## Work to complete
Your task is to transcribe, word for word, the line containing "EL PREGÓN: EMPIEZAN LAS" and all lines that follow it to the end of the entries. Leave out the pictures.

Items from a dataset
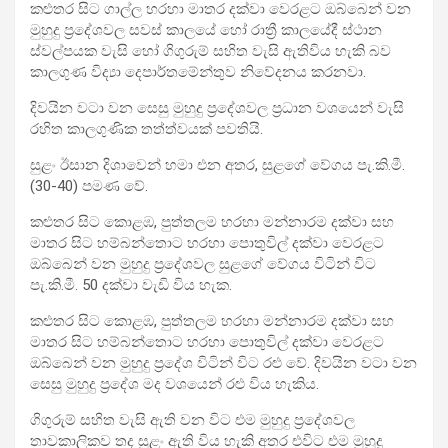
කළුතර සිට ගාල්ල හරහා මාතර දක්වා වෙරළට ඔබ්බෙන් වන
මුහුදු ප්‍රදේශවල සවස් කාලයේ හෝ රාත්‍රී කාලයේදී ස්ථාන
ස්වල්පයක වැසි හෝ ගිගුරුම් සහිත වැසි ඇතිවිය හැකි බව
කාලගුණ විද්‍යා දෙපාර්තමේන්තුව නිවේදනය කරනවා.
දිවයින වටා වන සෙසු මුහුදු ප්‍රදේශවල ප්‍රධාන වශයෙන් වැසි
රහිත කාලගුණික තත්ත්වයක් පවතියි.
සුළං ඊසාන දිශාවෙන් හමා එන අතර, සුළගේ වේගය පැ.කි.මී.
(30-40) පමණ වේ.
කළුතර සිට කොළඹ, පුත්තලම හරහා මන්නාරම දක්වා සහ
මාතර සිට හම්බන්තොට හරහා පොතුවිල් දක්වා වෙරළට
ඔබ්බෙන් වන මුහුදු ප්‍රදේශවල සුළගේ වේගය විටින් විට
පැ.කි.මී. 50 දක්වා වැඩි විය හැක.
කළුතර සිට කොළඹ, පුත්තලම හරහා මන්නාරම දක්වා සහ
මාතර සිට හම්බන්තොට හරහා පොතුවිල් දක්වා වෙරළට
ඔබ්බෙන් වන මුහුදු ප්‍රදේශ විටින් විට රළු වේ. දිවයින වටා වන
සෙසු මුහුදු ප්‍රදේශ මද වශයෙන් රළු විය හැකිය.
ගිගුරුම් සහිත වැසි ඇති වන විට එම මුහුදු ප්‍රදේශවල
තාවකාලිකව තද සුළං ඇති විය හැකි අතර එවිට එම මුහුදු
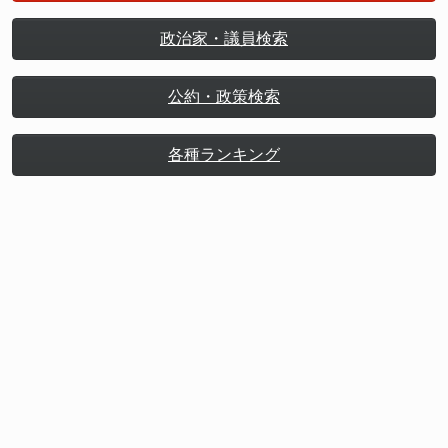
政治家・議員検索
公約・政策検索
各種ランキング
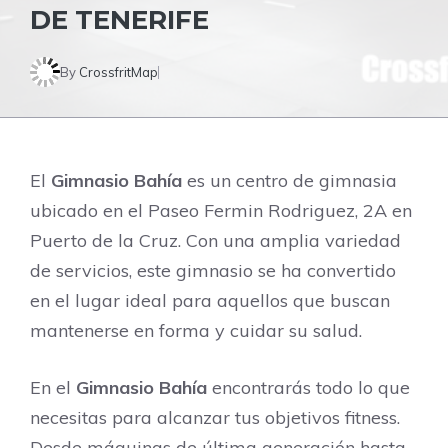
DE TENERIFE
By
CrossfritMap
El
Gimnasio Bahía
es un centro de gimnasia
ubicado en el Paseo Fermin Rodriguez, 2A en
Puerto de la Cruz. Con una amplia variedad
de servicios, este gimnasio se ha convertido
en el lugar ideal para aquellos que buscan
mantenerse en forma y cuidar su salud.
En el
Gimnasio Bahía
encontrarás todo lo que
necesitas para alcanzar tus objetivos fitness.
Desde máquinas de última generación hasta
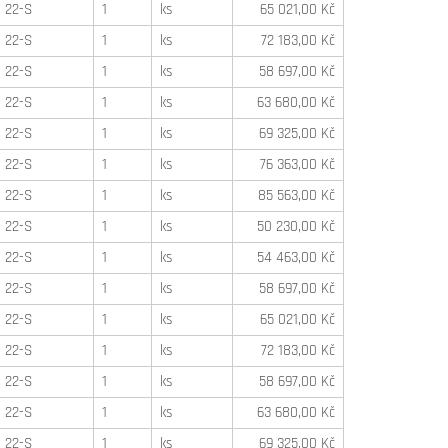
22-S
1
ks
65 021,00 Kč
22-S
1
ks
72 183,00 Kč
22-S
1
ks
58 697,00 Kč
22-S
1
ks
63 680,00 Kč
22-S
1
ks
69 325,00 Kč
22-S
1
ks
76 363,00 Kč
22-S
1
ks
85 563,00 Kč
22-S
1
ks
50 230,00 Kč
22-S
1
ks
54 463,00 Kč
22-S
1
ks
58 697,00 Kč
22-S
1
ks
65 021,00 Kč
22-S
1
ks
72 183,00 Kč
22-S
1
ks
58 697,00 Kč
22-S
1
ks
63 680,00 Kč
22-S
1
ks
69 325,00 Kč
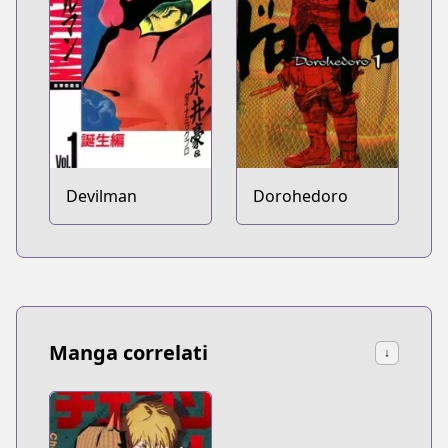
Devilman
Dorohedoro
Manga correlati
↓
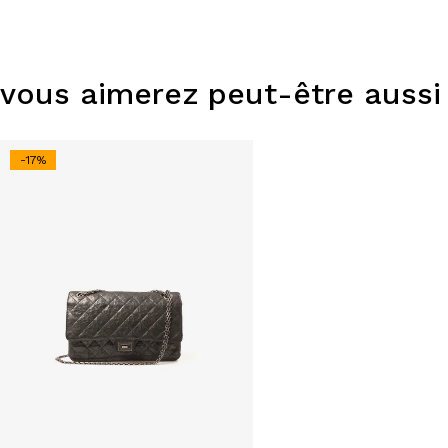
vous aimerez peut-être aussi
-17%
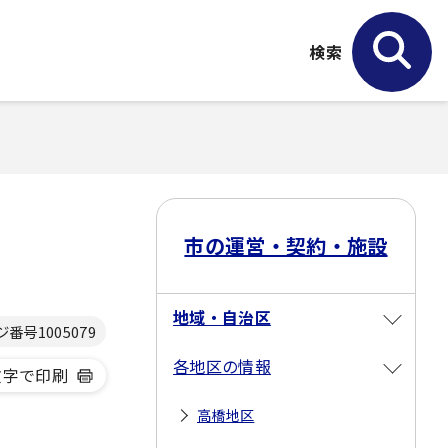
検索
市の運営・契約・施設
地域・自治区
ジ番号
1005079
各地区の情報
文字で印刷
高橋地区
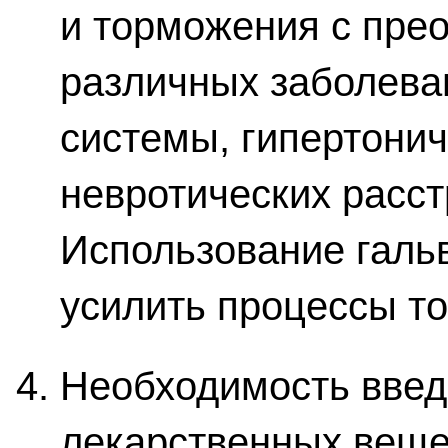
и торможения с пре
различных заболева
системы, гипертонич
невротических расст
Использование гальв
усилить процессы то
Необходимость введ
лекарственных веще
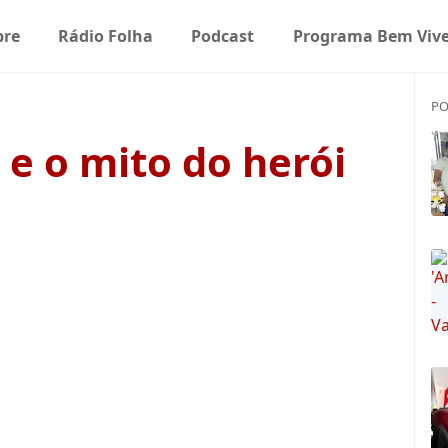
bre
Rádio Folha
Podcast
Programa Bem Vive
PO
e o mito do herói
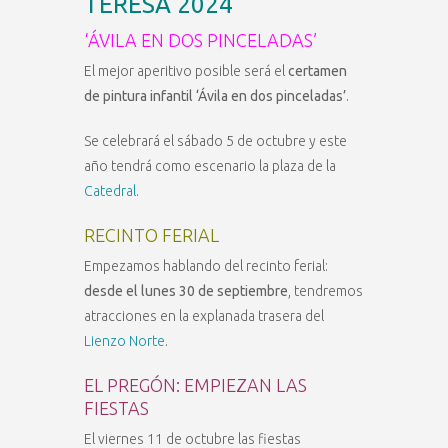
TERESA 2024
‘ÁVILA EN DOS PINCELADAS’
El mejor aperitivo posible será el
certamen
de pintura infantil ‘Ávila en dos pinceladas’
.
Se celebrará el sábado 5 de octubre y este
año tendrá como escenario la plaza de la
Catedral
.
RECINTO FERIAL
Empezamos hablando del recinto ferial:
desde el lunes 30 de septiembre
, tendremos
atracciones en la explanada trasera del
Lienzo Norte
.
EL PREGÓN: EMPIEZAN LAS
FIESTAS
El viernes 11 de octubre las fiestas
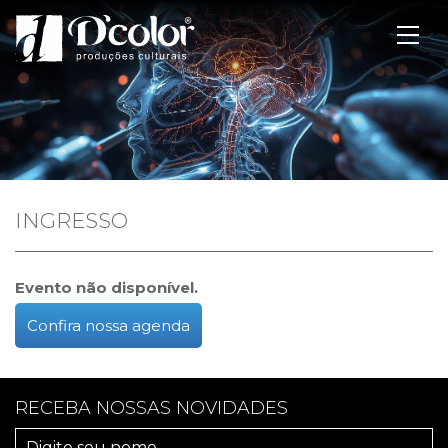
INGRESSO
Evento não disponível.
Confira nossa agenda
RECEBA NOSSAS NOVIDADES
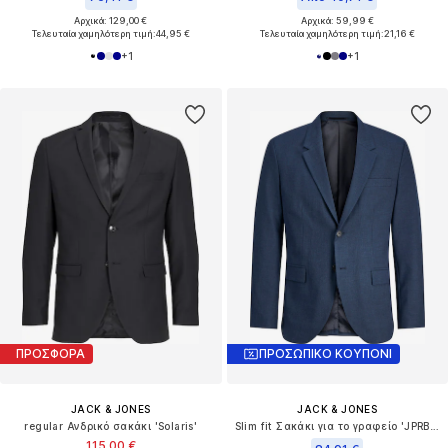
Αρχικά: 129,00 €
Αρχικά: 59,99 €
Τελευταία χαμηλότερη τιμή:
44,95 €
Τελευταία χαμηλότερη τιμή:
21,16 €
+
1
+
1
ΠΡΟΣΦΟΡΑ
ΠΡΟΣΩΠΙΚΟ ΚΟΥΠΟΝΙ
JACK & JONES
JACK & JONES
regular Ανδρικό σακάκι 'Solaris'
Slim fit Σακάκι για το γραφείο 'JPRBLAMARTIN'
115,00 €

## Answer for this exercise
EL PREGÓN: EMPIEZAN LAS
FIESTAS
El viernes 11 de octubre las fiestas
INGRESSO
Evento não disponível.
Confira nossa agenda
RECEBA NOSSAS NOVIDADES
Αρχικά: 129,00 €
Αρχικά: 59,99 €
Τελευταία χαμηλότερη τιμή:
44,95 €
Τελευταία χαμηλότερη τιμή:
21,16 €
+
1
+
1
ΠΡΟΣΦΟΡΑ
ΠΡΟΣΩΠΙΚΟ ΚΟΥΠΟΝΙ
JACK & JONES
JACK & JONES
regular Ανδρικό σακάκι 'Solaris'
Slim fit Σακάκι για το γραφείο 'JPRBLAMARTIN'
115,00 €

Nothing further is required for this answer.